(Alıştırma Soruları):
(a) Ergene Nehri yazısına göre nehrin sularında bata çıka geçen ilk nesne nedir?
(b) Ergene Nehri yazısında nehirde akıp geçtiği anlatılan şeyleri, yazıdaki sırasıyla listeleyin.
(c) Şu ifadelerin Ergene Nehri yazısıyla uyuşup uyuşmadığını belirtin ve her biri için yazıdaki belirleyici sözleri aynen alıntılayın: (i) Nehirde artık kurbağa bile yaşamıyor. (ii) Araba ahşap bir köprünün altına çekildi. (iii) Haritalarda nehirler kırmızı renkte gösteriliyor.

(Sayfa Alıntısı):
◆ ◆ ◆ ◆

Haritalarda nehirler hala mavi renkte gösteriliyor ama gerçek farklı...
Ergene Çorlu'da kırmızı, Pehlivanköy'de kahverengi, Muratlı'da asfalt akıyor...
Çok değil bundan otuz yıl önce; paçalarımızı sıvayıp, sığ yerinden karşıya geçerken eğilip su içtiğimiz, bağ ve bahçelerimizi suladığımız Ergene Nehri, kuytusunda hiçbir canlıyı barındırmıyor artık...
Kurbağa bile yaşamıyor ki, balık olsun!
&&&
Bu sabah tarihi çeşmeye selam verip Muratlı'dan İnanlı'ya geçerken bir zamanlar yeşilçekirgeleri yem yapıp, siyah makara iplikli, gündöndü sopalı, mantarı tokyo terlik arkası oltalarımızla balık yakaladığımız, pas tutmuş demir köprünün altına çektim arabamı...
Sırtımı çiçek açmak için naz yapan, badem ağacından akıllı akasya ağaçlarından birine yaslayıp; hüzün akan, çamaşır suyundan keskin, naylon torba krallığı, çoktan son nefesini vermiş, çürümeye yüz tutmuş nehri izlemeye başladım...
Önce 2,5 litrelik bir pet şişe geçti sulara bata çıka...
Sonra kocaman gübre çuvalı, kıçı patlak damacana...
Ardından bu sene yerde görüp hayıflandığım leyleklerden birinin ölüsü...
Kadere bak sen kışı Afrika'da geçir, bahara yetişeceğim diye binlerce kilometre kanat çırp, Trakya'da öl, cesedini de birileri bacağından tutsun Ergene nehrine atsın...Peh!!!
Avrupa'da tarım bölgelerinin hızla çoğalması, çayır ve sulak alanların azalması, Afrika'da tarım ilaçlarının yoğun bir şekilde kullanılması leyleklerin sürüler halinde yok olmasına yol açtı...
Cami minarelerinde, elektrik direklerinde ve ağaçlarda bir süre daha yuvaları kalır... Leylekleri de fotoğraflarda görürüz artık!

◆ ◆ ◆ ◆

(Kayıtlı Veriler):
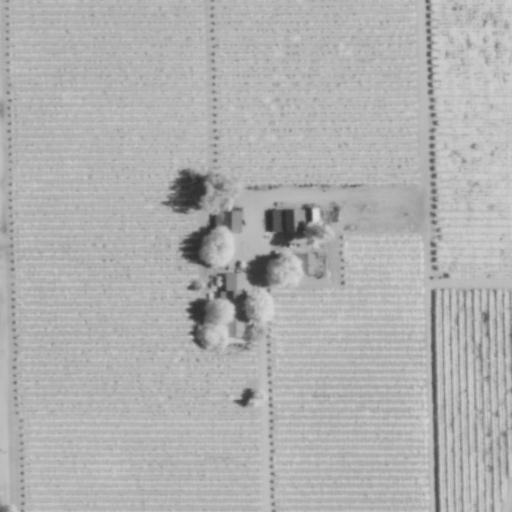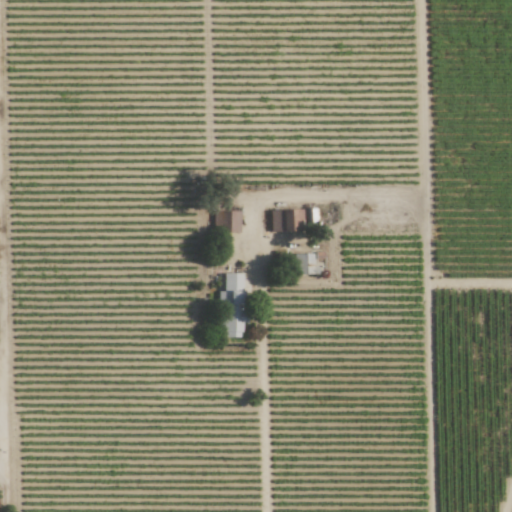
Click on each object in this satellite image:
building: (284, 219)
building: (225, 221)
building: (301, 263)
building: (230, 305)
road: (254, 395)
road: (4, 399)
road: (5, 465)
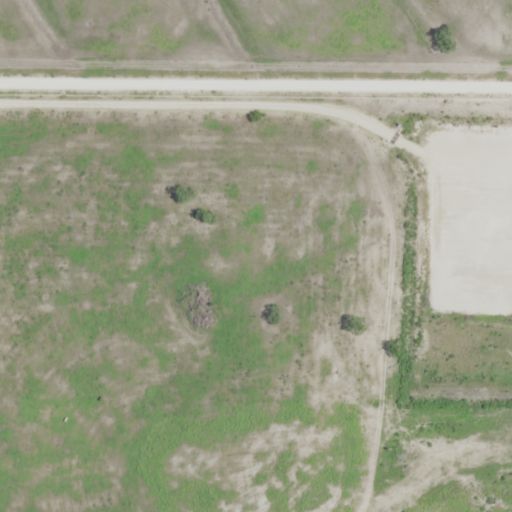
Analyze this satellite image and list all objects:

◆ ◆ ◆ ◆

(Alıştırma Cevapları):
(a) 2,5 litrelik bir pet şişe.

(b)
1. 2,5 litrelik bir pet şişe
2. Kocaman bir gübre çuvalı
3. Kıçı patlak bir damacana
4. Bir leyleğin ölüsü

(c)
(i) Evet: "Kurbağa bile yaşamıyor ki, balık olsun!"
(ii) Hayır: "pas tutmuş demir köprünün altına çektim arabamı"
(iii) Hayır: "Haritalarda nehirler hala mavi renkte gösteriliyor"